According to the writer of Hebrews, it is impossible for those who are true believers, to regain their salvation if they were to lose it.  In other words if one is truly saved and he loses it through sinful living, there are no second chances.  He only gets one chance at salvation. 

The writer is not saying that a true believer can lose his salvation.  What he is doing is showing the implications if it were possible.  Most who believe that genuine salvation can be lost also believe that salvation can be regained again.  Many are “saved” and “resaved” many times.  However, Hebrews says if it is possible to lose one’s salvation then it is impossible to get it back.   

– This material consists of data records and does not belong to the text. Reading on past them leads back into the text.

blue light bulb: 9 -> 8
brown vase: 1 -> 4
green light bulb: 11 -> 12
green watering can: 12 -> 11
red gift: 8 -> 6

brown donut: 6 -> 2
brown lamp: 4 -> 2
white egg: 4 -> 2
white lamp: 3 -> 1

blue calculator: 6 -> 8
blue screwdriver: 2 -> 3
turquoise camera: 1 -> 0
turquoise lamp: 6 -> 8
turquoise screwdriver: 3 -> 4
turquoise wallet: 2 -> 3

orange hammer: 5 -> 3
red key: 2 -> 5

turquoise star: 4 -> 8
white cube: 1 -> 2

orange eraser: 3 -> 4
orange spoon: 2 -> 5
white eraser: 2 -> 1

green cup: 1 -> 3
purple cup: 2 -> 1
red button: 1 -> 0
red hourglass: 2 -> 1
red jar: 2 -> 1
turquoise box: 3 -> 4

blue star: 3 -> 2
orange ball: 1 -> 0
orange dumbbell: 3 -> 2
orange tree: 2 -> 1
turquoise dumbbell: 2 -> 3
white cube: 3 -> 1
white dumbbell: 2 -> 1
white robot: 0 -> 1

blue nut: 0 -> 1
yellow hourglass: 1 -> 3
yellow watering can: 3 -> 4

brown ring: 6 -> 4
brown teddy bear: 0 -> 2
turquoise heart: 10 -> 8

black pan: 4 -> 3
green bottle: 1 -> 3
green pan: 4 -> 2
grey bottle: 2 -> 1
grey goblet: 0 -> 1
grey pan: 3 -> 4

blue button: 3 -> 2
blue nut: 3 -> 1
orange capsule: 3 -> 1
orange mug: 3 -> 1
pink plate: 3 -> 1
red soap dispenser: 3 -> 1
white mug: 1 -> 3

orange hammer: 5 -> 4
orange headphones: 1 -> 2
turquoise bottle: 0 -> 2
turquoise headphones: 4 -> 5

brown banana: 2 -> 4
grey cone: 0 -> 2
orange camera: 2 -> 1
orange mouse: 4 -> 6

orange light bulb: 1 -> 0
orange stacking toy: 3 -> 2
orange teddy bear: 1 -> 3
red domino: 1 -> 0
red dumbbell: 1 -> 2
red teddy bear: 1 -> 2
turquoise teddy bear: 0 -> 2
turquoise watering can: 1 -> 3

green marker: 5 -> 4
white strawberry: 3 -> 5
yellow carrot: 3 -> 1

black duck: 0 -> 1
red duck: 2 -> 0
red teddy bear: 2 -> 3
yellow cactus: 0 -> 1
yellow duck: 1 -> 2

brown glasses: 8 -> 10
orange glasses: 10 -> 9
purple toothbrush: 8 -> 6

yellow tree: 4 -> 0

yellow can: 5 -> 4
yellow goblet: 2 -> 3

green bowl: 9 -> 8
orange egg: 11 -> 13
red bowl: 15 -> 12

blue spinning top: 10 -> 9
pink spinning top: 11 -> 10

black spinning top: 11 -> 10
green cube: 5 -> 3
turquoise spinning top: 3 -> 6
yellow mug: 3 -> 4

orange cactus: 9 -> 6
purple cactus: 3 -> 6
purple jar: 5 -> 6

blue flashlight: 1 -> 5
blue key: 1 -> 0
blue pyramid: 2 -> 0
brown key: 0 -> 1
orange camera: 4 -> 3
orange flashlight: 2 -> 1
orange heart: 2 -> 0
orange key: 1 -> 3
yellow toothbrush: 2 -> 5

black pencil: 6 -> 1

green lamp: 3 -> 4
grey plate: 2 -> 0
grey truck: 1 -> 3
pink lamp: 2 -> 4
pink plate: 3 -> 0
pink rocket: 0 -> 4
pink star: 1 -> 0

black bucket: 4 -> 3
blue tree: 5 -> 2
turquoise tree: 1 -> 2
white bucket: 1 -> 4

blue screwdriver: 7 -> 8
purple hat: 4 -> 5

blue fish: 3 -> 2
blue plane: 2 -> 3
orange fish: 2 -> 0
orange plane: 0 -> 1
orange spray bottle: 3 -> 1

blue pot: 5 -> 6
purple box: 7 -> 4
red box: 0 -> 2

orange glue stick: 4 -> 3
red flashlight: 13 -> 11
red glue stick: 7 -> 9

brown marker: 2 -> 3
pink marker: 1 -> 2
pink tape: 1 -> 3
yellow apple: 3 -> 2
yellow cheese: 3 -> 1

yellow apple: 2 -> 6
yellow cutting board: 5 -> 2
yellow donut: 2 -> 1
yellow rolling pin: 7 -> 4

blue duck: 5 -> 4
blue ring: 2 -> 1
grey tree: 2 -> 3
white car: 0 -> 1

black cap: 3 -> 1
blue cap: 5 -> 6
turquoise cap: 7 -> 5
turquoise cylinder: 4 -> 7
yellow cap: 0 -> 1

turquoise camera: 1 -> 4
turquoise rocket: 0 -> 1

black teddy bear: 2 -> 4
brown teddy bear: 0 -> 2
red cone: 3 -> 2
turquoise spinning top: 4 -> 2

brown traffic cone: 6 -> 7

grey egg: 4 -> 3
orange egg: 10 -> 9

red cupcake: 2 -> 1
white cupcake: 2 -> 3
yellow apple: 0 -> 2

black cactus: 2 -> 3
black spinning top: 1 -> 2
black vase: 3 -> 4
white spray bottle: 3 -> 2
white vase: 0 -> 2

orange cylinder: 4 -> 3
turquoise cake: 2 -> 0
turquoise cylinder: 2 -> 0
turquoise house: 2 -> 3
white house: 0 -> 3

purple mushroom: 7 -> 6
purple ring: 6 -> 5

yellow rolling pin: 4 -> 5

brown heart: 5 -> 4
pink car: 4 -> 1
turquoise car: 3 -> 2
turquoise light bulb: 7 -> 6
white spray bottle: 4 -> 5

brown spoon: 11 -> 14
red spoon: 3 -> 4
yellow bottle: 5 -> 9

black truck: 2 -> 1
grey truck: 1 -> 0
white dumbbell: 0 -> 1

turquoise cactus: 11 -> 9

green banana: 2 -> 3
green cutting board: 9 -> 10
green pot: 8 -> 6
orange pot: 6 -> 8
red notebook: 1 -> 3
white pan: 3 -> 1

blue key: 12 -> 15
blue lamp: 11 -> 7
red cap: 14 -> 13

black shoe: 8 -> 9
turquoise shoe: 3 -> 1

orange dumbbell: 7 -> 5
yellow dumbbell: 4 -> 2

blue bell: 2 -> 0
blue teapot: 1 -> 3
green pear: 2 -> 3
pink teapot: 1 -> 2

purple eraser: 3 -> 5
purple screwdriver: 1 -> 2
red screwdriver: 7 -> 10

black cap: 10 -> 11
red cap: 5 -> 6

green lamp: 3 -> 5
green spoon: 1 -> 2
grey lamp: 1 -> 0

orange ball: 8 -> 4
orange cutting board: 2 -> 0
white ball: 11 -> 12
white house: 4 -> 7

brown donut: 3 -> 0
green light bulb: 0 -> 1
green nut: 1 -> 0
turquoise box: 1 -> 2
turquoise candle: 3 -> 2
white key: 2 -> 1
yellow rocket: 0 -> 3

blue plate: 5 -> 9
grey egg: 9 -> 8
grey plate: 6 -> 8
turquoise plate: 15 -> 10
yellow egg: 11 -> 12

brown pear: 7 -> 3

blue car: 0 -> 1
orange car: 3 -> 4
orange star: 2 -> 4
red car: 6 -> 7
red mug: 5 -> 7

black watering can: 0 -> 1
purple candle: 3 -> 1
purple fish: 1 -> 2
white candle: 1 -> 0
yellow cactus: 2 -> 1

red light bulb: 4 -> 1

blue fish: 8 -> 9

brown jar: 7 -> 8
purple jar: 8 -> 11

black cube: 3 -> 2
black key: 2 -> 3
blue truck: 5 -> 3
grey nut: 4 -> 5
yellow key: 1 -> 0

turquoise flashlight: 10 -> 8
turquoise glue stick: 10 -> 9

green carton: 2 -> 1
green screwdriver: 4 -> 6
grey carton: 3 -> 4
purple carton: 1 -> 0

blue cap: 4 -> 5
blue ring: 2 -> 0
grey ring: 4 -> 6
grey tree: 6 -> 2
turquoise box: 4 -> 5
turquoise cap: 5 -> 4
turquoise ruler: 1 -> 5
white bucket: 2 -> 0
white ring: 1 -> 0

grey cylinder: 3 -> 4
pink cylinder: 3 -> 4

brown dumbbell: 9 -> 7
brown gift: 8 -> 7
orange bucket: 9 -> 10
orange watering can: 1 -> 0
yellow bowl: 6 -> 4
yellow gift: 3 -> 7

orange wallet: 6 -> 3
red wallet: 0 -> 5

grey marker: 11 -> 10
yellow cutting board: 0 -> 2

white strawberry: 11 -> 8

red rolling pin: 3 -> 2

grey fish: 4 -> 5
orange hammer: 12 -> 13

The reason the writer draws this conclusion has to do with the nature of death.  For a person to be subject to death both physical and spiritual, he must commit sin that has not been forgiven.  Since sin is the means to hell, for a believer to lose his salvation he would have to commit some type of sin that was not covered at Calvary.  However, as we saw earlier, Christ’s work on the cross atoned for all the sin of mankind from Adam to the last person born.  At this point let us note three important points that the writer is trying to make.

  1. It is ridiculous to even consider a believer committing a sin not covered under the blood of Christ.  Christ covered it all so therefore it is impossible for any believer to commit a sin that Christ has not covered. 
  2. If it were possible to commit a sin not covered by Christ, the only hope the believer would have of regaining his salvation would require Jesus to come and die once again on the cross to cover this additional sin.  This just isn’t going to happen!  So if you cling to the idea that a believer can lose their salvation, you must accept the idea that if lose your salvation, you cannot get it back.
  3. If such a thing could happen, then you put Jesus Christ to open shame.  As we have seen when Christ suffered on the cross, He made a declaration, “It is finished.” By this statement He announced to all that He had completed the atonement for all of man’s sin.  There is no sin left in the history of mankind that Christ has not covered.  To hold that a believer can commit a sin not covered by Christ’s atonement is to accuse Christ of being a liar and a failure, for Christ and the Scriptures declare He covered it all. 

By giving this hypothetical statement, the writer of Hebrews is proving without question that the possibility of a believer losing His salvation is totally out of the range of possibility.   Since the idea that Christ missed some sin on the cross is totally contrary to Scripture, so then is the idea of a believer losing his salvation.   

This is one very important point missed by churches like the Roman Catholic Church.  At every Mass and at the Last Rites they “crucify Christ again” on the cross to atone for sin not covered since the last Mass.   That is why they believe that at the Mass, the bread becomes the actual body of Christ and the Cup the actual blood of Christ.  This explains why their crosses always have Christ hanging on them for they believe the work of Christ is not complete and must be continuously offered over and over.  I have often wondered if those who believe they can lose their salvation would still cling to this view if they accepted the fact that if salvation can be lost, it cannot be renewed again. The Bible is clear about the eternal security of every believer.